Source data:

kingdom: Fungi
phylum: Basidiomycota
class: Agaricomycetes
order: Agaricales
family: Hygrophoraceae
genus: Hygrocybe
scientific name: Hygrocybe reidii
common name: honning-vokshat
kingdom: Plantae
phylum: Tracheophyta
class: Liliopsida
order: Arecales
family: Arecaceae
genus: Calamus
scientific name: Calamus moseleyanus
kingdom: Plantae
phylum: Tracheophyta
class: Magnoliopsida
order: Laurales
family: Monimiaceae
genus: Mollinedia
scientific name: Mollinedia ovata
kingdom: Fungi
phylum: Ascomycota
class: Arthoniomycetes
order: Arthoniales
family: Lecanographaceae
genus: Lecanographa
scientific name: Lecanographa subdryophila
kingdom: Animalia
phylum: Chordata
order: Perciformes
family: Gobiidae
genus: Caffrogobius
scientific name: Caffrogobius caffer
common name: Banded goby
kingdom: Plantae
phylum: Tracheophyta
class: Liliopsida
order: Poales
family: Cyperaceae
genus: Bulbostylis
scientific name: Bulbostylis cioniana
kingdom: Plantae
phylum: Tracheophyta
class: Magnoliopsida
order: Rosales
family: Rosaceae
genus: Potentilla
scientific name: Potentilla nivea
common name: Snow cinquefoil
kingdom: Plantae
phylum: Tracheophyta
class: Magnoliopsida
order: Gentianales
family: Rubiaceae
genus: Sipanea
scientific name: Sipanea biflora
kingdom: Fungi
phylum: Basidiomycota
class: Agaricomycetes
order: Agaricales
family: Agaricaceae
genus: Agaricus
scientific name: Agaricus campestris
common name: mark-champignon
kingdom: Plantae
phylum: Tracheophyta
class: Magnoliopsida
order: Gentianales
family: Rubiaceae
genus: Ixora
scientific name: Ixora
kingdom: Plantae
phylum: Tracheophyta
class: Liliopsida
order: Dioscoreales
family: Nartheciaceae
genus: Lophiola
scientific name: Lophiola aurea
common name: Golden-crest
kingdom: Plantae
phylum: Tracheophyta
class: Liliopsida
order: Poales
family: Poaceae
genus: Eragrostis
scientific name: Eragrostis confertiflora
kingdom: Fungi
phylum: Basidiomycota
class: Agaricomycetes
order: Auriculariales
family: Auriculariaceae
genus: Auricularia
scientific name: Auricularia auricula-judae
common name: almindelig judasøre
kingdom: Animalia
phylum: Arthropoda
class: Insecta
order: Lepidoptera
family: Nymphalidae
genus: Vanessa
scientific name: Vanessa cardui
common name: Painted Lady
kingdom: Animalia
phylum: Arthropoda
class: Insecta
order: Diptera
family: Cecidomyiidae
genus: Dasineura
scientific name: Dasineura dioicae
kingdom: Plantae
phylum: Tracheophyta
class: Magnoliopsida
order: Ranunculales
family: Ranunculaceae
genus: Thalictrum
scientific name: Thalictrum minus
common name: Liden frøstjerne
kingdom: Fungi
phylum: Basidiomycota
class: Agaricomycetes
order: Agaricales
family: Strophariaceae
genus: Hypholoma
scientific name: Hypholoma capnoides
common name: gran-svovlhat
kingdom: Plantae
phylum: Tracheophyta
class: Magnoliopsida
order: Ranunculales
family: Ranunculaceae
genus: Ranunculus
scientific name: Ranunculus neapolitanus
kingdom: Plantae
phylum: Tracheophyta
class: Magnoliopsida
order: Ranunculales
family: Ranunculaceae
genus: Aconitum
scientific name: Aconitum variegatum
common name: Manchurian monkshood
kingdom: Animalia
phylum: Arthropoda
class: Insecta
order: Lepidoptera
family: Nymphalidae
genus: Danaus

REQUIRED WORK:
Lay out every line of the material above as a Markdown table with two columns, Row and Line. Number the rows in order and leave out any blank lines.

RESPONSE BELOW:
| Row | Line |
|---|---|
| 1 | kingdom: Fungi |
| 2 | phylum: Basidiomycota |
| 3 | class: Agaricomycetes |
| 4 | order: Agaricales |
| 5 | family: Hygrophoraceae |
| 6 | genus: Hygrocybe |
| 7 | scientific name: Hygrocybe reidii |
| 8 | common name: honning-vokshat |
| 9 | kingdom: Plantae |
| 10 | phylum: Tracheophyta |
| 11 | class: Liliopsida |
| 12 | order: Arecales |
| 13 | family: Arecaceae |
| 14 | genus: Calamus |
| 15 | scientific name: Calamus moseleyanus |
| 16 | kingdom: Plantae |
| 17 | phylum: Tracheophyta |
| 18 | class: Magnoliopsida |
| 19 | order: Laurales |
| 20 | family: Monimiaceae |
| 21 | genus: Mollinedia |
| 22 | scientific name: Mollinedia ovata |
| 23 | kingdom: Fungi |
| 24 | phylum: Ascomycota |
| 25 | class: Arthoniomycetes |
| 26 | order: Arthoniales |
| 27 | family: Lecanographaceae |
| 28 | genus: Lecanographa |
| 29 | scientific name: Lecanographa subdryophila |
| 30 | kingdom: Animalia |
| 31 | phylum: Chordata |
| 32 | order: Perciformes |
| 33 | family: Gobiidae |
| 34 | genus: Caffrogobius |
| 35 | scientific name: Caffrogobius caffer |
| 36 | common name: Banded goby |
| 37 | kingdom: Plantae |
| 38 | phylum: Tracheophyta |
| 39 | class: Liliopsida |
| 40 | order: Poales |
| 41 | family: Cyperaceae |
| 42 | genus: Bulbostylis |
| 43 | scientific name: Bulbostylis cioniana |
| 44 | kingdom: Plantae |
| 45 | phylum: Tracheophyta |
| 46 | class: Magnoliopsida |
| 47 | order: Rosales |
| 48 | family: Rosaceae |
| 49 | genus: Potentilla |
| 50 | scientific name: Potentilla nivea |
| 51 | common name: Snow cinquefoil |
| 52 | kingdom: Plantae |
| 53 | phylum: Tracheophyta |
| 54 | class: Magnoliopsida |
| 55 | order: Gentianales |
| 56 | family: Rubiaceae |
| 57 | genus: Sipanea |
| 58 | scientific name: Sipanea biflora |
| 59 | kingdom: Fungi |
| 60 | phylum: Basidiomycota |
| 61 | class: Agaricomycetes |
| 62 | order: Agaricales |
| 63 | family: Agaricaceae |
| 64 | genus: Agaricus |
| 65 | scientific name: Agaricus campestris |
| 66 | common name: mark-champignon |
| 67 | kingdom: Plantae |
| 68 | phylum: Tracheophyta |
| 69 | class: Magnoliopsida |
| 70 | order: Gentianales |
| 71 | family: Rubiaceae |
| 72 | genus: Ixora |
| 73 | scientific name: Ixora |
| 74 | kingdom: Plantae |
| 75 | phylum: Tracheophyta |
| 76 | class: Liliopsida |
| 77 | order: Dioscoreales |
| 78 | family: Nartheciaceae |
| 79 | genus: Lophiola |
| 80 | scientific name: Lophiola aurea |
| 81 | common name: Golden-crest |
| 82 | kingdom: Plantae |
| 83 | phylum: Tracheophyta |
| 84 | class: Liliopsida |
| 85 | order: Poales |
| 86 | family: Poaceae |
| 87 | genus: Eragrostis |
| 88 | scientific name: Eragrostis confertiflora |
| 89 | kingdom: Fungi |
| 90 | phylum: Basidiomycota |
| 91 | class: Agaricomycetes |
| 92 | order: Auriculariales |
| 93 | family: Auriculariaceae |
| 94 | genus: Auricularia |
| 95 | scientific name: Auricularia auricula-judae |
| 96 | common name: almindelig judasøre |
| 97 | kingdom: Animalia |
| 98 | phylum: Arthropoda |
| 99 | class: Insecta |
| 100 | order: Lepidoptera |
| 101 | family: Nymphalidae |
| 102 | genus: Vanessa |
| 103 | scientific name: Vanessa cardui |
| 104 | common name: Painted Lady |
| 105 | kingdom: Animalia |
| 106 | phylum: Arthropoda |
| 107 | class: Insecta |
| 108 | order: Diptera |
| 109 | family: Cecidomyiidae |
| 110 | genus: Dasineura |
| 111 | scientific name: Dasineura dioicae |
| 112 | kingdom: Plantae |
| 113 | phylum: Tracheophyta |
| 114 | class: Magnoliopsida |
| 115 | order: Ranunculales |
| 116 | family: Ranunculaceae |
| 117 | genus: Thalictrum |
| 118 | scientific name: Thalictrum minus |
| 119 | common name: Liden frøstjerne |
| 120 | kingdom: Fungi |
| 121 | phylum: Basidiomycota |
| 122 | class: Agaricomycetes |
| 123 | order: Agaricales |
| 124 | family: Strophariaceae |
| 125 | genus: Hypholoma |
| 126 | scientific name: Hypholoma capnoides |
| 127 | common name: gran-svovlhat |
| 128 | kingdom: Plantae |
| 129 | phylum: Tracheophyta |
| 130 | class: Magnoliopsida |
| 131 | order: Ranunculales |
| 132 | family: Ranunculaceae |
| 133 | genus: Ranunculus |
| 134 | scientific name: Ranunculus neapolitanus |
| 135 | kingdom: Plantae |
| 136 | phylum: Tracheophyta |
| 137 | class: Magnoliopsida |
| 138 | order: Ranunculales |
| 139 | family: Ranunculaceae |
| 140 | genus: Aconitum |
| 141 | scientific name: Aconitum variegatum |
| 142 | common name: Manchurian monkshood |
| 143 | kingdom: Animalia |
| 144 | phylum: Arthropoda |
| 145 | class: Insecta |
| 146 | order: Lepidoptera |
| 147 | family: Nymphalidae |
| 148 | genus: Danaus |